Non-Parametric Responses of Aboveground Biomass and NDVI to Land Surface Parameters in Arctic-Alpine Environments

Abstract:

Aboveground biomass (AGB) is an important carbon pool and it affects various phenomena in Arctic and alpine areas, e.g. biodiversity, surface albedo and soil conditions. The growing availability of high-resolution digital elevation models (DEM) makes it possible to utilize topographical information for modeling local ground surface conditions globally.

We investigated the effect of topography on field measured AGB (n = 359) and its commonly used proxy, the Normalized Difference Vegetation Index (NDVI) calculated from SPOT 5 imagery. The study area located in an Arctic-alpine treeline environment (69 °N, 21 °E). We performed the analyses with boosted regression trees method by using elevation and four land surface parameters (LSPs), derived from 10 m DEM, as predictors. The LSPs were namely Potential Incoming Solar Radiation (PISR, MJ m^-2 a^-1), Topographic Position Index (TPI, r = 300 m), Slope (angle in degrees) and Topographic Wetness Index (TWI).
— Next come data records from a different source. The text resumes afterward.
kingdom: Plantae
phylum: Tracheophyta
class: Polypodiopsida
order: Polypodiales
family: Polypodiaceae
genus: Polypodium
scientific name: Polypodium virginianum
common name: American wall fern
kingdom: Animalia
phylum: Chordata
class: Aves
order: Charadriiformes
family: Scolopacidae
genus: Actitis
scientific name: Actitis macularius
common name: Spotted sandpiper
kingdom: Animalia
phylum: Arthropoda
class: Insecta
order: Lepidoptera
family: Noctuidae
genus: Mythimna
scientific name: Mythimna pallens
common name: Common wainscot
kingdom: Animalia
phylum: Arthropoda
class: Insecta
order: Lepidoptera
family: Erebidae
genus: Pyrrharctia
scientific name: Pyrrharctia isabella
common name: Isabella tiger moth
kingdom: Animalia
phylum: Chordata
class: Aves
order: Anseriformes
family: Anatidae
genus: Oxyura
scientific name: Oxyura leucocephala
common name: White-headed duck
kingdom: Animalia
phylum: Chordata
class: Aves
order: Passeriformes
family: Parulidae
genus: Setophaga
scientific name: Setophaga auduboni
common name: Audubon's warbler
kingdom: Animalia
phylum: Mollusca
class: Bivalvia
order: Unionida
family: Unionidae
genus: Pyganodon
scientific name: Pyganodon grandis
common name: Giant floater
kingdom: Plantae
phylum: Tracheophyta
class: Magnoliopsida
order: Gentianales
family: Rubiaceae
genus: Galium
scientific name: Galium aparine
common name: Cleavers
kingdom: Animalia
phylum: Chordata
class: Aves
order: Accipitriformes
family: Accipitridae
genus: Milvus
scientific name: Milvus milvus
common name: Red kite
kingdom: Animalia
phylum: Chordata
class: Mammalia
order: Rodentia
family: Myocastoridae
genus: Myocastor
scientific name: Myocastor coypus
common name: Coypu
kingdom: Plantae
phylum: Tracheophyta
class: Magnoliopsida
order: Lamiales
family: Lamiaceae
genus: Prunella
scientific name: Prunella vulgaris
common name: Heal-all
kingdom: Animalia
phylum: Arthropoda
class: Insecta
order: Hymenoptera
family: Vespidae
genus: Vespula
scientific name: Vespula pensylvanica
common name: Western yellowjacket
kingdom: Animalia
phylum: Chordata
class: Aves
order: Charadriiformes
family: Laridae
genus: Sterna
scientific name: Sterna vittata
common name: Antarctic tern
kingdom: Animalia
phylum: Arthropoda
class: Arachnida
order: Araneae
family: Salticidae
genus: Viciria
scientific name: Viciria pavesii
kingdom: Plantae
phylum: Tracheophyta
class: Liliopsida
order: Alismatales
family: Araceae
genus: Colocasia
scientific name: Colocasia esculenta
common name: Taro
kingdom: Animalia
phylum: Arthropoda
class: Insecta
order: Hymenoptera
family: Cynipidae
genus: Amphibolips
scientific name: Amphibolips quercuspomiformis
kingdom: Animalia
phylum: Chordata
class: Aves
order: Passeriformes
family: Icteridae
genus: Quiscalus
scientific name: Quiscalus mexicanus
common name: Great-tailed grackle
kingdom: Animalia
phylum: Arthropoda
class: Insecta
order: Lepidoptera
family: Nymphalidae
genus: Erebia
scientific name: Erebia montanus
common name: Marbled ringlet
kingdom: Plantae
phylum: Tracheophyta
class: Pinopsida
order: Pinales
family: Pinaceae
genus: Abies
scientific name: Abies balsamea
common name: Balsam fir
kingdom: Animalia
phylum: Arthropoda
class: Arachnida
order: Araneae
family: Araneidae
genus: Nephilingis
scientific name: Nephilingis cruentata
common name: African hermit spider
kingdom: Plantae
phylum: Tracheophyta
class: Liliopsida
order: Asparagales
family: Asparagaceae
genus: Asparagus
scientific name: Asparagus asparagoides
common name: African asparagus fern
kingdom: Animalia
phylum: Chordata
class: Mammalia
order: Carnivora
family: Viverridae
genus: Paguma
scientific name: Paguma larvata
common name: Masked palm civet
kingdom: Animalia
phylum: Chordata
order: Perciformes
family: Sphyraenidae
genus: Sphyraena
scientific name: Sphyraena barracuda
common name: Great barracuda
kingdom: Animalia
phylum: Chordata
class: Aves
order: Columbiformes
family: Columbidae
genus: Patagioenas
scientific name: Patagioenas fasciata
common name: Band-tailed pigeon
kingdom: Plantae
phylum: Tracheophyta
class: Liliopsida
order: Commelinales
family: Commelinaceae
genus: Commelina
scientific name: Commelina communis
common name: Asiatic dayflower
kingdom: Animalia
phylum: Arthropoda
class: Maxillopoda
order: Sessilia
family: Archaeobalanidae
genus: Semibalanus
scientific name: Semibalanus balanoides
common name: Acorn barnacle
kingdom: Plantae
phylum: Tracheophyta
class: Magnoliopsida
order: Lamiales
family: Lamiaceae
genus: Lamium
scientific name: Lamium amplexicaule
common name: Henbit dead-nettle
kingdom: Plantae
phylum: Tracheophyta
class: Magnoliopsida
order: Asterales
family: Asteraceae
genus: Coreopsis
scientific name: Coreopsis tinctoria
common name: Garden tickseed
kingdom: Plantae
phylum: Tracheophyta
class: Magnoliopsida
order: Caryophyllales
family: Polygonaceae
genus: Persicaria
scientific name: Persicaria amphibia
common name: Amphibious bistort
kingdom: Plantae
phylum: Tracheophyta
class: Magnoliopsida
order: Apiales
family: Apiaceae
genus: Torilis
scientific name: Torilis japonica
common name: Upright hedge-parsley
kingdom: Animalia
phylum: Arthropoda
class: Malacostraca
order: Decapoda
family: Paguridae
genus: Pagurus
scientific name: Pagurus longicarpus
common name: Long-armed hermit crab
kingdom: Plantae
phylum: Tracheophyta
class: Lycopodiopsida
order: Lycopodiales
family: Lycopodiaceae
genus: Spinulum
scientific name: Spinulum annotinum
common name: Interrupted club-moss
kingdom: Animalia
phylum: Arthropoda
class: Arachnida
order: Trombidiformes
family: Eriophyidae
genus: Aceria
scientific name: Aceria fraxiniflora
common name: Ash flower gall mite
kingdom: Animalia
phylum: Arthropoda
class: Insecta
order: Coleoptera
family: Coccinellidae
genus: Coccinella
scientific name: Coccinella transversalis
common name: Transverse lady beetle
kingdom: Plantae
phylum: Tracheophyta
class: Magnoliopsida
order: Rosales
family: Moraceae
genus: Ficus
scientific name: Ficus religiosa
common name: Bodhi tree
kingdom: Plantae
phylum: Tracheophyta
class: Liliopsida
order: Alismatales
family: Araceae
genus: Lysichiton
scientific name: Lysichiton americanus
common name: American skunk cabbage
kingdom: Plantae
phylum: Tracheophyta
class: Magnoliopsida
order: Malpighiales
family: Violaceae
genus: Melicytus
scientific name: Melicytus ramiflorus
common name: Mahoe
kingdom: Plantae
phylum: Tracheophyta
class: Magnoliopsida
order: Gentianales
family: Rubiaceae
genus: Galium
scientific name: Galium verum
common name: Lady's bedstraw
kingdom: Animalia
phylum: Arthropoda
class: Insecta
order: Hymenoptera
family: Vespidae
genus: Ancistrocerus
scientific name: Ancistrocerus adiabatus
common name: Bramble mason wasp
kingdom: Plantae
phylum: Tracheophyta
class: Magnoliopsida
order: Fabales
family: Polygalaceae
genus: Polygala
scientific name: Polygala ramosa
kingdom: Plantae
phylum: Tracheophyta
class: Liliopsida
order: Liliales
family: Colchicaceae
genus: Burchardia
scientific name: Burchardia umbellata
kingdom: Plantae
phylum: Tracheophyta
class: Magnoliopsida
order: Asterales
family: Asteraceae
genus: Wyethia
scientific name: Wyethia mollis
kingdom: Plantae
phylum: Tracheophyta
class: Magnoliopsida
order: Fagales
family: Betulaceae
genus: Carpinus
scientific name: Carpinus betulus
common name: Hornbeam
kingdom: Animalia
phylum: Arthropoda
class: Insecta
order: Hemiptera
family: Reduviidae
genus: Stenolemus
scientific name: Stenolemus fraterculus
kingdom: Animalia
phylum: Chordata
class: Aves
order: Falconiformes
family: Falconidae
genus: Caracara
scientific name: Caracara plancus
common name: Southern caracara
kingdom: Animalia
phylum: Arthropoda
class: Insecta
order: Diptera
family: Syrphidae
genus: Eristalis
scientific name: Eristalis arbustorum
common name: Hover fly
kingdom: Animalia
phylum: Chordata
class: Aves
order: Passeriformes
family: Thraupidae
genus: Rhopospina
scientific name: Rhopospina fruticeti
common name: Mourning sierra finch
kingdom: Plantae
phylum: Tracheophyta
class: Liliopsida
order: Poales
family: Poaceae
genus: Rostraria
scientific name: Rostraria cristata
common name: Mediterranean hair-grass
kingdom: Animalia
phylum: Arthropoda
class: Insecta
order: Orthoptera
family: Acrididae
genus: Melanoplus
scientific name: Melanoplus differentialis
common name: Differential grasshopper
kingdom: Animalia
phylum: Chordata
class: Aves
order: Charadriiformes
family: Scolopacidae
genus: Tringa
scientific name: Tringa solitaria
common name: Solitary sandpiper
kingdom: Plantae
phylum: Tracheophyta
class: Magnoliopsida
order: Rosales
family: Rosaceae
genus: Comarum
AGB varied from 0 to 5647 g m^-2, while median AGB of the data was 449 g m^-2. The explained deviance of the AGB and NDVI models were 53 % and 65 %, respectively. Elevation and PISR were the most important predictors. Their interaction was also significant in both cases as the highest AGB were at low-elevation, high-radiation sites, which implicates that PISR significantly improves the modelling of temperature related growing conditions. TWI had no clear effect to AGB nor to NDVI. TPI and Slope had a minor effect on AGB, but no effect to NDVI. Areas lower than their surroundings (negative TPI) had relatively high AGB. Furthermore, steeper slopes had higher AGB compared to flat sites. This is probably caused by the presence of mountain birch (Betula pubescens ssp. czerepanovii), which favors protected and steeper topography.

Local topography is an important driver of the fine scale AGB patterns. Thus, DEM derived LSPs should be taken into account when modelling current and future biomass distributions in Arctic and alpine areas. Moreover, LSPs can be useful when downscaling coarse resolution NDVI data.